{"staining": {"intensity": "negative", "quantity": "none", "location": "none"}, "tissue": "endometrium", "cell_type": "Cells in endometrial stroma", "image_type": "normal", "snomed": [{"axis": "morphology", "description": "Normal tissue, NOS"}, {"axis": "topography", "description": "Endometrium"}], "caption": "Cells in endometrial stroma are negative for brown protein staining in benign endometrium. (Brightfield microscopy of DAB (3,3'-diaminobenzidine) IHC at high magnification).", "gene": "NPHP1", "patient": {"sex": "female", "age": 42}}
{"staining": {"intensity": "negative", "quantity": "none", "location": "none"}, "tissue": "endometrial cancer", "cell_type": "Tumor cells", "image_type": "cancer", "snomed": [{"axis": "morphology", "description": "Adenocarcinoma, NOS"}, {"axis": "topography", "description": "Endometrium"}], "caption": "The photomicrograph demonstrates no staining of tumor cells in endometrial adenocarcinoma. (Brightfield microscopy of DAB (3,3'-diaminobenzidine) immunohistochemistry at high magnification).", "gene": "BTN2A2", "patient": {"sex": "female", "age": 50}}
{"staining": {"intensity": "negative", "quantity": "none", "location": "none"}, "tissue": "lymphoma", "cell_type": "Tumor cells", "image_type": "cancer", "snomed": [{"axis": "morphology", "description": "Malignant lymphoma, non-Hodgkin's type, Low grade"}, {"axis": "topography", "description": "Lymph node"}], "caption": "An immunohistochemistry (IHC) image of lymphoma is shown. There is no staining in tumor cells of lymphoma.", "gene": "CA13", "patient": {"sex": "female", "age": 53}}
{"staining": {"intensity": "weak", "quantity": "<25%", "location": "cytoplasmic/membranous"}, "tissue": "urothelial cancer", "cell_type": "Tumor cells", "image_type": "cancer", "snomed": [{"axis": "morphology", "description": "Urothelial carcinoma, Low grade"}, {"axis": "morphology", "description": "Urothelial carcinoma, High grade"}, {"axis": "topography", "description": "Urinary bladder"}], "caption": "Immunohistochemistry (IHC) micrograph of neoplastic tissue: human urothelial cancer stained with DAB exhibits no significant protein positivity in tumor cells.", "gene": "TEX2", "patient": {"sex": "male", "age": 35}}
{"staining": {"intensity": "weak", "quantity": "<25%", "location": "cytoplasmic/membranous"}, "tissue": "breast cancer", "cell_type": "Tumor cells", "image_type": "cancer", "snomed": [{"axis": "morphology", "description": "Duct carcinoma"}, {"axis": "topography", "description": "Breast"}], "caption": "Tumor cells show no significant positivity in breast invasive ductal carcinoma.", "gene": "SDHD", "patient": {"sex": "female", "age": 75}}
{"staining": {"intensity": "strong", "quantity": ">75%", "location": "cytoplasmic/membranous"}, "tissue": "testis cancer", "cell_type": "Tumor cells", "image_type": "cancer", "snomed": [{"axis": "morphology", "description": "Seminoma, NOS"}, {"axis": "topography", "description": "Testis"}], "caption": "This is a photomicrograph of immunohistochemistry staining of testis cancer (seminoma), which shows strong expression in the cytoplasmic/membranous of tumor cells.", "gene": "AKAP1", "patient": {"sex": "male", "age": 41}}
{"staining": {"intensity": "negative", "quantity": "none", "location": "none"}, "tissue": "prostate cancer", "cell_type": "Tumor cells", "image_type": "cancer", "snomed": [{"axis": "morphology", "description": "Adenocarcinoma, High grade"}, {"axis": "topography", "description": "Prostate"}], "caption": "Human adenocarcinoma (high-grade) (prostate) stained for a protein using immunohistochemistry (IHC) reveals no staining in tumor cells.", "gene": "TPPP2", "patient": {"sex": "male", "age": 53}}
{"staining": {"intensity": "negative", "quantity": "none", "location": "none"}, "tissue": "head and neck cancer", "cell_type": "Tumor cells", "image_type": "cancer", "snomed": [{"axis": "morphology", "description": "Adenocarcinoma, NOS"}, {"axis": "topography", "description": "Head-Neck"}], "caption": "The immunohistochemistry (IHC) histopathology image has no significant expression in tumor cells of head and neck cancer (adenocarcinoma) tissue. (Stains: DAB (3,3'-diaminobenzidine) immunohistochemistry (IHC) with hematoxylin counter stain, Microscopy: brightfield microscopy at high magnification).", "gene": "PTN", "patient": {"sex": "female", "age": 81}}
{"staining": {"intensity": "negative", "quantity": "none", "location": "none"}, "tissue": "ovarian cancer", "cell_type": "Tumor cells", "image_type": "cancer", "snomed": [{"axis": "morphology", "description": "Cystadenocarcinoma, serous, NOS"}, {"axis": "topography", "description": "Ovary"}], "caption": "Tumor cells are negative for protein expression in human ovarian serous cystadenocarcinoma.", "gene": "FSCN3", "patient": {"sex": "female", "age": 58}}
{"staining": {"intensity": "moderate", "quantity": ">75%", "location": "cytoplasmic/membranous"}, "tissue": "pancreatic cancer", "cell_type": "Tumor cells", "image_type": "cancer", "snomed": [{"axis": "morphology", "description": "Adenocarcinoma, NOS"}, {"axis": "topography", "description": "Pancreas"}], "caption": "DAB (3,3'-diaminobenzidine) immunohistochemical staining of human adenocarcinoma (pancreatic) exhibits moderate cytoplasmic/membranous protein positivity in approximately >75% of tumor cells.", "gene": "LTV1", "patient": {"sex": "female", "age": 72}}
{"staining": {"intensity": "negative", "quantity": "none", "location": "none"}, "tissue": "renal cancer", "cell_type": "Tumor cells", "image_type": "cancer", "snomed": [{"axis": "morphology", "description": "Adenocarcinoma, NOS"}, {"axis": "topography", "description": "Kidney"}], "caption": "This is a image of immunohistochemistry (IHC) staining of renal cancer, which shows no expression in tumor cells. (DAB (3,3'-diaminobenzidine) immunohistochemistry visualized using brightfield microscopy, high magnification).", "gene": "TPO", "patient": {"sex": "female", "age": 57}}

* [What is expected]
Match on "endometrial" and report each line of the data above that has it.

* [Solution for this problem]
{"staining": {"intensity": "negative", "quantity": "none", "location": "none"}, "tissue": "endometrium", "cell_type": "Cells in endometrial stroma", "image_type": "normal", "snomed": [{"axis": "morphology", "description": "Normal tissue, NOS"}, {"axis": "topography", "description": "Endometrium"}], "caption": "Cells in endometrial stroma are negative for brown protein staining in benign endometrium. (Brightfield microscopy of DAB (3,3'-diaminobenzidine) IHC at high magnification).", "gene": "NPHP1", "patient": {"sex": "female", "age": 42}}
{"staining": {"intensity": "negative", "quantity": "none", "location": "none"}, "tissue": "endometrial cancer", "cell_type": "Tumor cells", "image_type": "cancer", "snomed": [{"axis": "morphology", "description": "Adenocarcinoma, NOS"}, {"axis": "topography", "description": "Endometrium"}], "caption": "The photomicrograph demonstrates no staining of tumor cells in endometrial adenocarcinoma. (Brightfield microscopy of DAB (3,3'-diaminobenzidine) immunohistochemistry at high magnification).", "gene": "BTN2A2", "patient": {"sex": "female", "age": 50}}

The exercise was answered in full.